Listed entries:
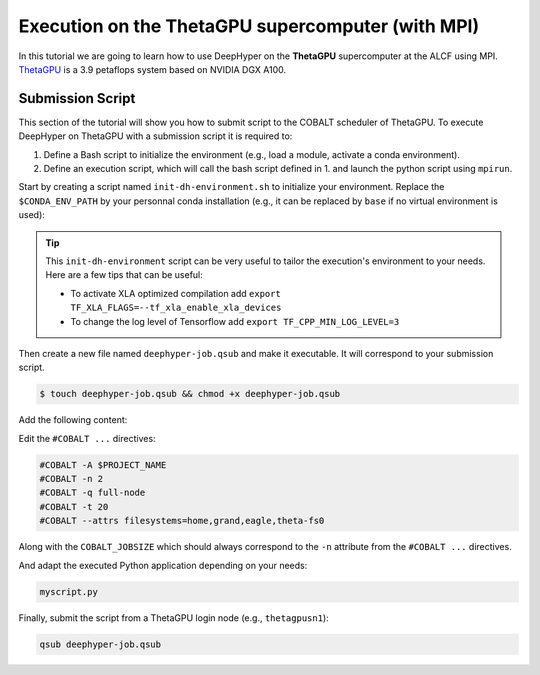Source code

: .. _tutorial-alcf-03:

Execution on the ThetaGPU supercomputer (with MPI)
**************************************************

In this tutorial we are going to learn how to use DeepHyper on the **ThetaGPU** supercomputer at the ALCF using MPI. `ThetaGPU <https://www.alcf.anl.gov/support-center/theta/theta-thetagpu-overview>`_ is a 3.9 petaflops system based on NVIDIA DGX A100.

Submission Script
=================

This section of the tutorial will show you how to submit script to the COBALT scheduler of ThetaGPU. To execute DeepHyper on ThetaGPU with a submission script it is required to:

1. Define a Bash script to initialize the environment (e.g., load a module, activate a conda environment).
2. Define an execution script, which will call the bash script defined in 1. and launch the python script using ``mpirun``.

Start by creating a script named ``init-dh-environment.sh`` to initialize your environment. Replace the ``$CONDA_ENV_PATH`` by your personnal conda installation (e.g., it can be replaced by ``base`` if no virtual environment is used):


.. code-block:: bash
    :caption: **file**: ``init-dh-environment.sh``

    #!/bin/bash

    # Necessary for Bash shells
    . /etc/profile

    # Tensorflow optimized for A100 with CUDA 11
    module load conda/2021-11-30
    module load openmpi/openmpi-4.0.5

    # Activate conda env
    conda activate $CONDA_ENV_PATH

.. tip::

    This ``init-dh-environment`` script can be very useful to tailor the execution's environment to your needs. Here are a few tips that can be useful:

    - To activate XLA optimized compilation add ``export TF_XLA_FLAGS=--tf_xla_enable_xla_devices``
    - To change the log level of Tensorflow add ``export TF_CPP_MIN_LOG_LEVEL=3``


Then create a new file named ``deephyper-job.qsub`` and make it executable. It will correspond to your submission script.

.. code-block:: bash

    $ touch deephyper-job.qsub && chmod +x deephyper-job.qsub

Add the following content:

.. code-block:: bash
    :caption: **file**: ``deephyper-job.qsub``

    #!/bin/bash
    #COBALT -A $PROJECT_NAME
    #COBALT -n 2
    #COBALT -q full-node
    #COBALT -t 20
    #COBALT --attrs filesystems=home,grand,eagle,theta-fs0

    # User Configuration
    EXP_DIR=$PWD
    INIT_SCRIPT=$PWD/init-dh-environment.sh
    COBALT_JOBSIZE=2
    RANKS_PER_NODE=8

    # Initialization of environment
    source $INIT_SCRIPT

    echo "mpirun -x LD_LIBRARY_PATH -x PYTHONPATH -x PATH -n $(( $COBALT_JOBSIZE * $RANKS_PER_NODE )) -N $RANKS_PER_NODE --hostfile $COBALT_NODEFILE python myscript.py";
    mpirun -x LD_LIBRARY_PATH -x PYTHONPATH -x PATH -n $(( $COBALT_JOBSIZE * $RANKS_PER_NODE )) -N $RANKS_PER_NODE --hostfile $COBALT_NODEFILE python myscript.py


Edit the ``#COBALT ...`` directives:

.. code-block:: bash

    #COBALT -A $PROJECT_NAME
    #COBALT -n 2
    #COBALT -q full-node
    #COBALT -t 20
    #COBALT --attrs filesystems=home,grand,eagle,theta-fs0

Along with the ``COBALT_JOBSIZE`` which should always correspond to the ``-n`` attribute from the ``#COBALT ...`` directives.

And adapt the executed Python application depending on your needs:

.. code-block:: python

    myscript.py

Finally, submit the script from a ThetaGPU login node (e.g., ``thetagpusn1``):

.. code-block:: bash

    qsub deephyper-job.qsub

What the exercise asks:
Give an exact copy of the entries, excluding all pictures.

Exercise solution:
Source code

: .. _tutorial-alcf-03:

Execution on the ThetaGPU supercomputer (with MPI)
**************************************************

In this tutorial we are going to learn how to use DeepHyper on the **ThetaGPU** supercomputer at the ALCF using MPI. `ThetaGPU <https://www.alcf.anl.gov/support-center/theta/theta-thetagpu-overview>`_ is a 3.9 petaflops system based on NVIDIA DGX A100.

Submission Script
=================

This section of the tutorial will show you how to submit script to the COBALT scheduler of ThetaGPU. To execute DeepHyper on ThetaGPU with a submission script it is required to:

1. Define a Bash script to initialize the environment (e.g., load a module, activate a conda environment).
2. Define an execution script, which will call the bash script defined in 1. and launch the python script using ``mpirun``.

Start by creating a script named ``init-dh-environment.sh`` to initialize your environment. Replace the ``$CONDA_ENV_PATH`` by your personnal conda installation (e.g., it can be replaced by ``base`` if no virtual environment is used):


.. code-block:: bash
    :caption: **file**: ``init-dh-environment.sh``

    #!/bin/bash

    # Necessary for Bash shells
    . /etc/profile

    # Tensorflow optimized for A100 with CUDA 11
    module load conda/2021-11-30
    module load openmpi/openmpi-4.0.5

    # Activate conda env
    conda activate $CONDA_ENV_PATH

.. tip::

    This ``init-dh-environment`` script can be very useful to tailor the execution's environment to your needs. Here are a few tips that can be useful:

    - To activate XLA optimized compilation add ``export TF_XLA_FLAGS=--tf_xla_enable_xla_devices``
    - To change the log level of Tensorflow add ``export TF_CPP_MIN_LOG_LEVEL=3``


Then create a new file named ``deephyper-job.qsub`` and make it executable. It will correspond to your submission script.

.. code-block:: bash

    $ touch deephyper-job.qsub && chmod +x deephyper-job.qsub

Add the following content:

.. code-block:: bash
    :caption: **file**: ``deephyper-job.qsub``

    #!/bin/bash
    #COBALT -A $PROJECT_NAME
    #COBALT -n 2
    #COBALT -q full-node
    #COBALT -t 20
    #COBALT --attrs filesystems=home,grand,eagle,theta-fs0

    # User Configuration
    EXP_DIR=$PWD
    INIT_SCRIPT=$PWD/init-dh-environment.sh
    COBALT_JOBSIZE=2
    RANKS_PER_NODE=8

    # Initialization of environment
    source $INIT_SCRIPT

    echo "mpirun -x LD_LIBRARY_PATH -x PYTHONPATH -x PATH -n $(( $COBALT_JOBSIZE * $RANKS_PER_NODE )) -N $RANKS_PER_NODE --hostfile $COBALT_NODEFILE python myscript.py";
    mpirun -x LD_LIBRARY_PATH -x PYTHONPATH -x PATH -n $(( $COBALT_JOBSIZE * $RANKS_PER_NODE )) -N $RANKS_PER_NODE --hostfile $COBALT_NODEFILE python myscript.py


Edit the ``#COBALT ...`` directives:

.. code-block:: bash

    #COBALT -A $PROJECT_NAME
    #COBALT -n 2
    #COBALT -q full-node
    #COBALT -t 20
    #COBALT --attrs filesystems=home,grand,eagle,theta-fs0

Along with the ``COBALT_JOBSIZE`` which should always correspond to the ``-n`` attribute from the ``#COBALT ...`` directives.

And adapt the executed Python application depending on your needs:

.. code-block:: python

    myscript.py

Finally, submit the script from a ThetaGPU login node (e.g., ``thetagpusn1``):

.. code-block:: bash

    qsub deephyper-job.qsub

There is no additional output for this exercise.